** Source passage **
+ + + + + + +
DoS and Zone Protection post-deployment best practices ensure that everything is functioning as expected and help you maintain the deployment.
After you deploy zone and DoS protection, ensure that everything is working as expected and take steps to ensure that it keeps working as expected as you network evolves.
  1. Measure firewall performance to ensure it’s within acceptable norms and so you understand the effect of zone and DoS protection on firewall resources.
    If the levels of zone and DoS protection (combined with other resource-consuming features such as decryption) consume too many firewall resources, the best practice is to scale up the resources rather than to compromise security.
  2. For easier management, use separate log forwarding profiles to forward DoS and zone threshold event logs separately from other Threat logs. Send DoS and zone logs directly to the relevant administrators via email and also to a log server, so notifications contain only events that are potential DoS attacks. Configure DoS event log forwarding on the DoS Protection policy rule (
    Policies
    DoS Protection
    ) and configure Zone event log forwarding on each zone (
    Network
    Zones
    ).
    Set
    Alarm Rate
    threshold event log messages to low or informational severity. Set DoS protection
    Activate
    and
    Maximum
    and zone protection
    Activate Rate
    and
    Max Rate
    threshold event log messages to critical severity. After you set the flood thresholds properly, the logs show you the potential flood attacks on the network because you only see threats and anomalous events. If you see too many false alerts, the thresholds are set too low or the firewall isn’t properly sized for the traffic it handles.
+ + + + + + +
** Dataset entries **
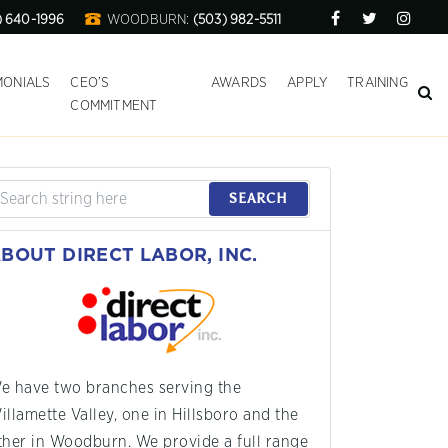
) 640-1996
WOODBURN:
(503) 982-5511
MONIALS
CEO’S
AWARDS
APPLY
TRAINING
COMMITMENT
SEARCH
BOUT DIRECT LABOR, INC.
e have two branches serving the
illamette Valley, one in Hillsboro and the
ther in Woodburn. We provide a full range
+ + + + + + +
** Task objective **
From the passage on DoS and zone protection best practices, reproduce verbatim the text between "If the levels" and "to compromise security.", inclusive.

** Solution to this exercise **
If the levels of zone and DoS protection (combined with other resource-consuming features such as decryption) consume too many firewall resources, the best practice is to scale up the resources rather than to compromise security.